-- Work task --
Wherever a line in the material contains the word "июня", copy that line.

-- Supplied records --

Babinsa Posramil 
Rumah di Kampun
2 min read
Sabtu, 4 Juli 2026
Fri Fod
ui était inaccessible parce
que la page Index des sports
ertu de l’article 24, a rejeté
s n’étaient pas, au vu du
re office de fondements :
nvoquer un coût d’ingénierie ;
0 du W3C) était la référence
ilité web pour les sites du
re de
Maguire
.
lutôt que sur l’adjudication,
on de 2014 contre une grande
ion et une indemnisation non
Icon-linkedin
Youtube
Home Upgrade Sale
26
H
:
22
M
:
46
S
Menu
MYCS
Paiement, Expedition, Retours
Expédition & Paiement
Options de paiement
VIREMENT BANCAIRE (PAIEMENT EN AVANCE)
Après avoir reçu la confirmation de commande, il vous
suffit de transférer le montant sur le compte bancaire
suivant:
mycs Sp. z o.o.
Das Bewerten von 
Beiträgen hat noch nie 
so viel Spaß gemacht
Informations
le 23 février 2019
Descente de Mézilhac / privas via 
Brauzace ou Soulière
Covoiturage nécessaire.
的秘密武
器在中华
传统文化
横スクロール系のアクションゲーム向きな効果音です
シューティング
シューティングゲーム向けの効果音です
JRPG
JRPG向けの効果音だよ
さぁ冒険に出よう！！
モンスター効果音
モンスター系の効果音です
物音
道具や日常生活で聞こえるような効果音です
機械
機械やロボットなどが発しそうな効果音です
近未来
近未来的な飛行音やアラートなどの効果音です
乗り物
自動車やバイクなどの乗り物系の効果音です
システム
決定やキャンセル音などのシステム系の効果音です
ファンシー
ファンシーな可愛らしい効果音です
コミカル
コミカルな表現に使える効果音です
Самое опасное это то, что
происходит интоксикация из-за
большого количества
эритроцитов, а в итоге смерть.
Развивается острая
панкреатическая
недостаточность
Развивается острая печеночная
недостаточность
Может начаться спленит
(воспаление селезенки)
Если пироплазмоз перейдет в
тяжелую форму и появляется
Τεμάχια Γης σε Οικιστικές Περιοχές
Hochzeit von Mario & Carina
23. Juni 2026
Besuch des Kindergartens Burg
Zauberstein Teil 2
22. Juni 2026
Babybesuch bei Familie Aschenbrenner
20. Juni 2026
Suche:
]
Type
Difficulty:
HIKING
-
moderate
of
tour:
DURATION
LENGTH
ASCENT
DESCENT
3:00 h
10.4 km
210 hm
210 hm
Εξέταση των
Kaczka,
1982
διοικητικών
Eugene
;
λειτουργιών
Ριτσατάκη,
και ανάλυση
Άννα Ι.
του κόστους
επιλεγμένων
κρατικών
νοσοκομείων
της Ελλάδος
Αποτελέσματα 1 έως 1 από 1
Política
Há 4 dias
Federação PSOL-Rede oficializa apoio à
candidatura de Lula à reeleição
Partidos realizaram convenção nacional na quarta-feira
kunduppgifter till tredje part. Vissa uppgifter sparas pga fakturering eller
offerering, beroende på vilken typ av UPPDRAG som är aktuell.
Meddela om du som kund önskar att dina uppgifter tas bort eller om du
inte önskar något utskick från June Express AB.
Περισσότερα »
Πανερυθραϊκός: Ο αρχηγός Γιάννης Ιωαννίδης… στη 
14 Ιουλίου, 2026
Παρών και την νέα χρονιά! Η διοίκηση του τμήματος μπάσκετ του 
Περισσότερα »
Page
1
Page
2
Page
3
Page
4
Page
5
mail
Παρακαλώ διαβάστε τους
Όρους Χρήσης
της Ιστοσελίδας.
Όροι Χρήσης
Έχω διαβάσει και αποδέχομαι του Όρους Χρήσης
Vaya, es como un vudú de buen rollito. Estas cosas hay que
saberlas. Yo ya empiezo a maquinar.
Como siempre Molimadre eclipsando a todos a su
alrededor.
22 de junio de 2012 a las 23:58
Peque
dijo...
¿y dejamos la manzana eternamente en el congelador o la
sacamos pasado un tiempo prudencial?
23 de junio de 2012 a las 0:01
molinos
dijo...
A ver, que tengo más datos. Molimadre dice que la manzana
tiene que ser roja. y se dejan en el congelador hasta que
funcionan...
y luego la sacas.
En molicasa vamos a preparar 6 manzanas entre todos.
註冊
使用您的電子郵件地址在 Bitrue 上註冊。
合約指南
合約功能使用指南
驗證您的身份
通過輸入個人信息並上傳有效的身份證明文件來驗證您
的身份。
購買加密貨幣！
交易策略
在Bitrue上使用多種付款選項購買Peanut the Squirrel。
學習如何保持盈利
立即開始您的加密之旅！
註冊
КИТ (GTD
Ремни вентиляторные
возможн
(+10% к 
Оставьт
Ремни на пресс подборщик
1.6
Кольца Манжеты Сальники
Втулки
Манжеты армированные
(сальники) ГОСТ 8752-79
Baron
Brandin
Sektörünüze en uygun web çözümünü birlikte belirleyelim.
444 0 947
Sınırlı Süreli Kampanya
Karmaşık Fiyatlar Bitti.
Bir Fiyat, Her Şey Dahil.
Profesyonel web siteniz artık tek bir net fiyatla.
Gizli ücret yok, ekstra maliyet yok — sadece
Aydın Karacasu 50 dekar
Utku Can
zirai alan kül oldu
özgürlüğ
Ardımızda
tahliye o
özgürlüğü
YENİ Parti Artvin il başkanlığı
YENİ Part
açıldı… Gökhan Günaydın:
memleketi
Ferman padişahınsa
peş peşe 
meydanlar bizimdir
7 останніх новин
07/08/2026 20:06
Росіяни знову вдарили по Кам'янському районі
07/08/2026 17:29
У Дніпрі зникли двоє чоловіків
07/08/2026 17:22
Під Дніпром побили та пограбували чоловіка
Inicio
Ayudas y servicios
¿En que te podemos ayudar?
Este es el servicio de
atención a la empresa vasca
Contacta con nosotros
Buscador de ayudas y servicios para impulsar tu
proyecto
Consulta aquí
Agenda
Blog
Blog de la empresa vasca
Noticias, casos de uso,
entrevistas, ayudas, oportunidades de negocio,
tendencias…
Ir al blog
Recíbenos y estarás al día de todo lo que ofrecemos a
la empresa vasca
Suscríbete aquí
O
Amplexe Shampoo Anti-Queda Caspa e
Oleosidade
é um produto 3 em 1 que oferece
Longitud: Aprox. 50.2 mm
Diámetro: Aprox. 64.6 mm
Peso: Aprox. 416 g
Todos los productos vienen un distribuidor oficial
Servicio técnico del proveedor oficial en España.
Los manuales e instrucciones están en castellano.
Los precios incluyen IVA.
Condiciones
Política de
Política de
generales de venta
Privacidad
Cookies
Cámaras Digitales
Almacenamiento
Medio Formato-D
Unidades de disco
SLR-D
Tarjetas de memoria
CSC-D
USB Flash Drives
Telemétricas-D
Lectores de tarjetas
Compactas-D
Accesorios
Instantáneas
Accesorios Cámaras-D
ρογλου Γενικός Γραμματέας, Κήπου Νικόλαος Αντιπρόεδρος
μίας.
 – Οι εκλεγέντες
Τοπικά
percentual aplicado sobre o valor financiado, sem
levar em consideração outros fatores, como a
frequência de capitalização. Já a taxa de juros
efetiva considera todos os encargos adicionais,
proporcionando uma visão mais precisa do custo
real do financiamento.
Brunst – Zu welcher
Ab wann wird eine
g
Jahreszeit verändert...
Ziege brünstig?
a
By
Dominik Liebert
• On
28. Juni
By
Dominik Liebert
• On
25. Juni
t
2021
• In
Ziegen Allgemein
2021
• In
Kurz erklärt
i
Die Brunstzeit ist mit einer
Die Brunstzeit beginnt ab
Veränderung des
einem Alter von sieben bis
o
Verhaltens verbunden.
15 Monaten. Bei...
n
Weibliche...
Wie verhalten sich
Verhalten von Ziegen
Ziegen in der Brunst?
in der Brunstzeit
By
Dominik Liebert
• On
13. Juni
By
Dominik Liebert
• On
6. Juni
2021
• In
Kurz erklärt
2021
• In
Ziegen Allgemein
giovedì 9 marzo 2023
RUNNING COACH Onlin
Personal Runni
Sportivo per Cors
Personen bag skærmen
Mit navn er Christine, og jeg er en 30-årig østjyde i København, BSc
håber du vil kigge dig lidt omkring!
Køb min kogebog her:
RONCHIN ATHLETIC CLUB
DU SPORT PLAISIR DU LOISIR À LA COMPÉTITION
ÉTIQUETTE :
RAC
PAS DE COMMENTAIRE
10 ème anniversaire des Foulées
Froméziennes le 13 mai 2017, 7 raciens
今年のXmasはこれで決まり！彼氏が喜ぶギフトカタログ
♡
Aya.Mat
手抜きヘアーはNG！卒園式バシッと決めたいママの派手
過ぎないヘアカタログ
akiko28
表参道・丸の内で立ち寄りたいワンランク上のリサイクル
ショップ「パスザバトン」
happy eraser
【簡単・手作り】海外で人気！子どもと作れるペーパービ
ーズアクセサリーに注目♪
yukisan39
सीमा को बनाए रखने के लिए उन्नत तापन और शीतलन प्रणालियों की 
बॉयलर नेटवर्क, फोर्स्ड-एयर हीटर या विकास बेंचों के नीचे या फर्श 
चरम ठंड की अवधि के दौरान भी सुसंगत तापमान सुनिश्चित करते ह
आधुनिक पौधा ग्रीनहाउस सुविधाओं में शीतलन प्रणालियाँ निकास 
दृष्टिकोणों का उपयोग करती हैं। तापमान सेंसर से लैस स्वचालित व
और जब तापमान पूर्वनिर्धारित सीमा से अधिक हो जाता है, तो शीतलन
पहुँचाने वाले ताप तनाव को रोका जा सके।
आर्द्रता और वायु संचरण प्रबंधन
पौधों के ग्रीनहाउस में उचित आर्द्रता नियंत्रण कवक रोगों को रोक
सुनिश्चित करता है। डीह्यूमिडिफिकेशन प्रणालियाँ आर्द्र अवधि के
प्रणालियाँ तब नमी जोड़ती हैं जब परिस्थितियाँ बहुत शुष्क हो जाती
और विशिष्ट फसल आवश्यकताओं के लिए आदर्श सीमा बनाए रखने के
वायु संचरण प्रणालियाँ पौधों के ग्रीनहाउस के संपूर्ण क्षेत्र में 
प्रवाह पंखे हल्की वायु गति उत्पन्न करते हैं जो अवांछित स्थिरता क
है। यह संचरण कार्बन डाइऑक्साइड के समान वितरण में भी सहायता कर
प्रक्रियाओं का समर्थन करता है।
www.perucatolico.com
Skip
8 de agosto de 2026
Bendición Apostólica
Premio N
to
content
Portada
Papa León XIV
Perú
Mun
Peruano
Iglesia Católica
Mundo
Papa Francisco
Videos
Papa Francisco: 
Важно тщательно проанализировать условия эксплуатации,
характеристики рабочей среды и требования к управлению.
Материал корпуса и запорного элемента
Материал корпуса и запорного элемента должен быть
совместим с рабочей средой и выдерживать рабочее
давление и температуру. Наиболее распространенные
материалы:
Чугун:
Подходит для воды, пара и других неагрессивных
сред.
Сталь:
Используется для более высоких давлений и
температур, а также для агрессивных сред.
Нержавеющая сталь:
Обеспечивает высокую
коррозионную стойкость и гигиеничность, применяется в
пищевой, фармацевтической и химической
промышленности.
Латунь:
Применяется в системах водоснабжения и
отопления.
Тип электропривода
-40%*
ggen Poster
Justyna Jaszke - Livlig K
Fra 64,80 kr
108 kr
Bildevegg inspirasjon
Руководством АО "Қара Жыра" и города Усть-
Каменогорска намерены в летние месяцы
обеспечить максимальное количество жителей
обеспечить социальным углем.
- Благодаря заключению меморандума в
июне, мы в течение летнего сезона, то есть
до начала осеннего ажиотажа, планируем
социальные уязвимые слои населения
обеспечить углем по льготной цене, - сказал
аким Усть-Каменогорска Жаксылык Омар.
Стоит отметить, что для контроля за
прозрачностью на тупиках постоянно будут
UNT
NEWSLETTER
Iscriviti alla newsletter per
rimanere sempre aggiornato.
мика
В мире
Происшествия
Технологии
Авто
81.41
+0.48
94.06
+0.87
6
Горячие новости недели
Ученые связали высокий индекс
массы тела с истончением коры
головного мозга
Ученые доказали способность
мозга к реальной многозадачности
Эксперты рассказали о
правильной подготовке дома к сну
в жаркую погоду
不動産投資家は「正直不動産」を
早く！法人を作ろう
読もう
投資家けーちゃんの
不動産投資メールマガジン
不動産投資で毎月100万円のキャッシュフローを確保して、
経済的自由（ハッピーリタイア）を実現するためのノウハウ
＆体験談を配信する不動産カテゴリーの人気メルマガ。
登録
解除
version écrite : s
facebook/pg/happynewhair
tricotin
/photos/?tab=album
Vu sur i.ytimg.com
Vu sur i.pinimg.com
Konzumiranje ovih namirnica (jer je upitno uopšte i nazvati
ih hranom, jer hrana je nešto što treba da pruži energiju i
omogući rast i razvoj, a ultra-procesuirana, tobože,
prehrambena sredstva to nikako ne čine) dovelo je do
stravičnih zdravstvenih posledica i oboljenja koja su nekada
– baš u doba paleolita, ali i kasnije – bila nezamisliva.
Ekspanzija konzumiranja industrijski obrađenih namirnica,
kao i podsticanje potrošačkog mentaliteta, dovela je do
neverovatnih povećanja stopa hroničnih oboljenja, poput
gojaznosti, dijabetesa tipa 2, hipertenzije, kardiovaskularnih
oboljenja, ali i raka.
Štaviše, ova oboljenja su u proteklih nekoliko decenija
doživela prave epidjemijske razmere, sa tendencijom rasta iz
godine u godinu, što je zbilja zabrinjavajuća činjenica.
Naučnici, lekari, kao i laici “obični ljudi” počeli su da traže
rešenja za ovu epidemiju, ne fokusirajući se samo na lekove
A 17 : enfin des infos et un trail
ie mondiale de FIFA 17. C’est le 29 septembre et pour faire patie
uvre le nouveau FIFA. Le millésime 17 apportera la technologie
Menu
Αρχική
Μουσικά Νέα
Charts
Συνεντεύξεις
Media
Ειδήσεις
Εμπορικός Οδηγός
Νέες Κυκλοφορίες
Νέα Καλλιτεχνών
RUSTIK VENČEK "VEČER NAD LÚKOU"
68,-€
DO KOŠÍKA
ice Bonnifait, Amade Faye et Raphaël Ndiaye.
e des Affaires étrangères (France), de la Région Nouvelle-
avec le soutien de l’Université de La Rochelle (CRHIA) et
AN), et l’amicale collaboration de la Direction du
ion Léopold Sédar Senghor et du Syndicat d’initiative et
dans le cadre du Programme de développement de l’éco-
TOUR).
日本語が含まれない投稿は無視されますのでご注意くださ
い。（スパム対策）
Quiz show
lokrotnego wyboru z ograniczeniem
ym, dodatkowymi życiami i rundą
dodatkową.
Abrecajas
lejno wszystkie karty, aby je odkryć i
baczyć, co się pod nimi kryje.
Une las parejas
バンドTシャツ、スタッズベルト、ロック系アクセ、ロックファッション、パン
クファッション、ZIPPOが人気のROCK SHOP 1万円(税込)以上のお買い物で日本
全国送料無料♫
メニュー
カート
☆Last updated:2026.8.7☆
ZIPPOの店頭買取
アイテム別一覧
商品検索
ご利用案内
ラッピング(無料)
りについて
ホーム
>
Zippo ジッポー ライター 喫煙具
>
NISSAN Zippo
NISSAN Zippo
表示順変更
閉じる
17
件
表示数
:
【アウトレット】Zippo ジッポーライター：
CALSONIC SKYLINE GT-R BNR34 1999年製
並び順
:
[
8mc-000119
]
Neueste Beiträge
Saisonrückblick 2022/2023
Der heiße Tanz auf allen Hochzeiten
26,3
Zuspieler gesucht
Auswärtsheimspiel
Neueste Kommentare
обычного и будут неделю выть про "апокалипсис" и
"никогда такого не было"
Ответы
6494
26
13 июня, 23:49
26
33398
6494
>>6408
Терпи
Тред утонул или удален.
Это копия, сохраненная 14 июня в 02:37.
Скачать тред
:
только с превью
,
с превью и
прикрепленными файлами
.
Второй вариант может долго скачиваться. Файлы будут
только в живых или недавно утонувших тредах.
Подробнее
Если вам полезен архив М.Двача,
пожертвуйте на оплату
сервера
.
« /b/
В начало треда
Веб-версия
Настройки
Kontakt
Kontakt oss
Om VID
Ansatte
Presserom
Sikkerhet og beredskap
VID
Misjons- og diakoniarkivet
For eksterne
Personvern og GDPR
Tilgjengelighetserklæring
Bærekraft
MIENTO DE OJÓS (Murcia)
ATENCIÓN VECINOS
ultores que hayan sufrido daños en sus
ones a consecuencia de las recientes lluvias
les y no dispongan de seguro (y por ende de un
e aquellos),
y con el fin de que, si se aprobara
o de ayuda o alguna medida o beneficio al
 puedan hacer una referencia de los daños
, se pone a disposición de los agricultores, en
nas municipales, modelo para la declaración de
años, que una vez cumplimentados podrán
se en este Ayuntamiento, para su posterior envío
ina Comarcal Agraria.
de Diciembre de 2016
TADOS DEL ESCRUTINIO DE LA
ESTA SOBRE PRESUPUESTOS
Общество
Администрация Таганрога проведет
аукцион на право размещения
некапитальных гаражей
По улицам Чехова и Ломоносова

-- Answer for the task --
13 июня, 23:49
Это копия, сохраненная 14 июня в 02:37.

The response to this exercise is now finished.